Materialism: Dialectical or Otherwise
During the cold-war era, the confrontation between Communism and Capitalism was usually cast as a show-down between totalitarianism and freedom. And of course, this was, in many ways true. But at the same time we have to remember that the past century saw other kinds of totalitarianism that were strongly antiİcommunist, such as Italy's Fascism and Germany's Nazi regimes. So what was the difference?
The difference was that Communism appealed not to ethnic pride or supposed racial superiority, but to a philosophy known as "dialectical materialism". It held that in the economic order (which was seen as determining all human activity), one form of society would inevitably follow another, as medieval feudalism was replaced by capitalism, and with capitalism being replaced, in turn, by state socialism, and this socialism, in turn, to be eventually replaced by a truly communist society, where all government control would be relaxed or removed entirely in favor of a new humanity where everyone would be rewarded according to his or her contribution to society with no one left in need.
Of course, the whole thing turned out to be a tragic farce. Violent revolution was promoted on the excuse that this dialectical process had to be speeded up for the benefit of humanity, and that totalitarian means could be justified in order to better "educate" humanity to its future stateİless state. In many ways, Communism was very much like a "religion". It had an official doctrine, enforced a strict morality -- at least by its own standards -- and even promised a bright future in the future still to come!

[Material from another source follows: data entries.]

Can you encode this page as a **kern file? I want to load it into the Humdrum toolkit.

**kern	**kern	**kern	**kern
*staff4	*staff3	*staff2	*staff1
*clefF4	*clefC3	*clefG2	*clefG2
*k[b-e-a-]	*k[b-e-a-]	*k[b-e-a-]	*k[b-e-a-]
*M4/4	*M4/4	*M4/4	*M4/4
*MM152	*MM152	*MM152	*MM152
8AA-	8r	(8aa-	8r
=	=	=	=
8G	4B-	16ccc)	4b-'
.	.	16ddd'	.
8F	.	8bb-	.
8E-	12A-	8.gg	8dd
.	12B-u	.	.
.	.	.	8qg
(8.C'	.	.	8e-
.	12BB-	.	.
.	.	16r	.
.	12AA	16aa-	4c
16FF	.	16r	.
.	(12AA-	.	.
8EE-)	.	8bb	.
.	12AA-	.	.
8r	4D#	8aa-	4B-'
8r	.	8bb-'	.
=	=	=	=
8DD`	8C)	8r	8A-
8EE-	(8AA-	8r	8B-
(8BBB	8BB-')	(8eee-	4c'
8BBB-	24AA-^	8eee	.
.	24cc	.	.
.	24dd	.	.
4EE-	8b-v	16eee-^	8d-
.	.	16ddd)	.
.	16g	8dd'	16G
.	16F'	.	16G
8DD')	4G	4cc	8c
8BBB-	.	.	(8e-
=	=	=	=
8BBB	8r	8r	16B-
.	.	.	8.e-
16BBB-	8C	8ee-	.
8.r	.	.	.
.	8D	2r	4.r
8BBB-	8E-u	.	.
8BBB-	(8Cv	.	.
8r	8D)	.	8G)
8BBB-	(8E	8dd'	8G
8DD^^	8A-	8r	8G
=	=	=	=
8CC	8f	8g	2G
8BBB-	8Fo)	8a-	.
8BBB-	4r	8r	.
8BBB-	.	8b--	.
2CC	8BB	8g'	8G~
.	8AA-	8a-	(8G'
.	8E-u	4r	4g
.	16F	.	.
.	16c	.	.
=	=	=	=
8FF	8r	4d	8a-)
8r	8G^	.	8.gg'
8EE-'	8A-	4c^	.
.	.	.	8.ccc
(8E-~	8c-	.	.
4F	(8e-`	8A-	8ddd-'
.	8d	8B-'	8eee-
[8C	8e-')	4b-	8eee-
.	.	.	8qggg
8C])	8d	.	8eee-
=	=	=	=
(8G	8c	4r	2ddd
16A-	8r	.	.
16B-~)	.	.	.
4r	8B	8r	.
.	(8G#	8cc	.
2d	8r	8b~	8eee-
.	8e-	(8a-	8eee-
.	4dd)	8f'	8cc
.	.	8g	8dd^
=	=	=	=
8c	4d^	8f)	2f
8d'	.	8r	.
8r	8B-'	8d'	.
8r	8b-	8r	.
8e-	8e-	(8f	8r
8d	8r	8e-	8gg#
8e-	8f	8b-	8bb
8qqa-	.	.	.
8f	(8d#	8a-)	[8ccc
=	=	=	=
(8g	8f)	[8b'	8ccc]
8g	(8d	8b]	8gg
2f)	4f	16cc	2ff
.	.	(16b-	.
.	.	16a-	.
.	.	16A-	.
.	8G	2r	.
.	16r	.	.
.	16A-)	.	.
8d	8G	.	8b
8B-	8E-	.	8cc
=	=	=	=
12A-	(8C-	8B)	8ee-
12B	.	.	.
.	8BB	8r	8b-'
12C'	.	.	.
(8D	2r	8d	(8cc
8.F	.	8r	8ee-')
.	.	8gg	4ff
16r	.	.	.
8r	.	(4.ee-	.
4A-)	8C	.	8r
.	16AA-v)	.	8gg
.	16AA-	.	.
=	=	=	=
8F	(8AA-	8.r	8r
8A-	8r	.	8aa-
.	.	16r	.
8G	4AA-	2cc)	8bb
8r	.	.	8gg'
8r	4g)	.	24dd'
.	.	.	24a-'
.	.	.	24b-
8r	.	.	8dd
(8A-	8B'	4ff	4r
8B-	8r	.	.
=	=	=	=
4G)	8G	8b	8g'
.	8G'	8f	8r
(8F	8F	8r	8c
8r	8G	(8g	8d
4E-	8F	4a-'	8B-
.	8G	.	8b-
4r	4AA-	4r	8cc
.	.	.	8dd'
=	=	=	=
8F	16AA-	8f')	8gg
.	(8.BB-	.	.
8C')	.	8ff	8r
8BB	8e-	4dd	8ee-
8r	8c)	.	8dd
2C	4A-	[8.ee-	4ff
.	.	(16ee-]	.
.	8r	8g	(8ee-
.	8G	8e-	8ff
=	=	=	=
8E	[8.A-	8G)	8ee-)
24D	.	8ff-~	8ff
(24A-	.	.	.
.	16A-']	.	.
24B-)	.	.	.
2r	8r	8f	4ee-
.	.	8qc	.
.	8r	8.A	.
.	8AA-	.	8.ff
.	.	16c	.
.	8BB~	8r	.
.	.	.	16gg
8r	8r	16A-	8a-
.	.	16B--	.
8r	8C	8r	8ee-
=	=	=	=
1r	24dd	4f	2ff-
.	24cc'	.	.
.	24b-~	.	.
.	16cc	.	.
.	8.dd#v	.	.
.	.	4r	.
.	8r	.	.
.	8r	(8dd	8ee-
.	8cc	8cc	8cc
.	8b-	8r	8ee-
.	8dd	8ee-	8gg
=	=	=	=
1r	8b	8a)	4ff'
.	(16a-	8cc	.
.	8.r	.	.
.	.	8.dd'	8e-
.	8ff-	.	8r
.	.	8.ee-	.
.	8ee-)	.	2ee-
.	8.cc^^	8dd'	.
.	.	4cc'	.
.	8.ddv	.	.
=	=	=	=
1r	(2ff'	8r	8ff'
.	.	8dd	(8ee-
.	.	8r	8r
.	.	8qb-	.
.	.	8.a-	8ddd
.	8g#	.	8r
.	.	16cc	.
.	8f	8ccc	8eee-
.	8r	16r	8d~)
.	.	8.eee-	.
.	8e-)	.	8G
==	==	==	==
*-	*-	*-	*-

Why then did Communism fail so miserably? It was not primarily, as so many capitalists like to think, because it lacked an efficient economic system. Inefficient as it was, it still provided guaranteed employment, health-care, education, old-age pensions, and even vacations at government expense. In comparison, except for a small class of people, material poverty and hardship for the average citizen in the former Soviet Union is worse now than at any time since World War II. So what went wrong?
Aside from it being out-spent by the West in the great cold-war arms race, what would kill Communism, according to the marxist East German philosopher Ernst Bloch, was a loss of faith, or really, a loss of vision. Once all the material benefits of Communism began to be available, people lost the reason or purpose for living or striving. More or harder work only meant more of the same -- more food, another or better car, a larger house, etc., etc. It was, as Bloch put it, a vision of a material paradise which, the closer they approached it, people discovered to be a hollow existence that could never fill the human heart.
True, East Germany's relative prosperity under Communism never reached the economic affluence and material comfort of life in West Germany -- which still surpasses that of the United States in many aspects. Nor have the East Germans -- much like the West Germans -- turned back to any extent to traditional religion. But I think there is a great lesson here for us all. Materialism, whether in a "dialectical", i.e., Communist, form, or in a consumerist-free-market Capitalist form can never fully satisfy human aspirations. At best, the more "efficient" (at least for the lucky or talented) Capitalist form can supply more toys to keep one occupied longer in avoiding the inevitable.
As the great St. Augustine once put it: "Our hearts were made for you, O Lord, and they will not rest until they rest in you." All that Communism accomplished, at the cost of millions of human lives, was to speed up that realization of that ultimate truth. But the sad part is that so many of us in the grip of our consumerist society are too busy to pay attention to what really happened or are too distracted by our affluence to even ask the ultimate question.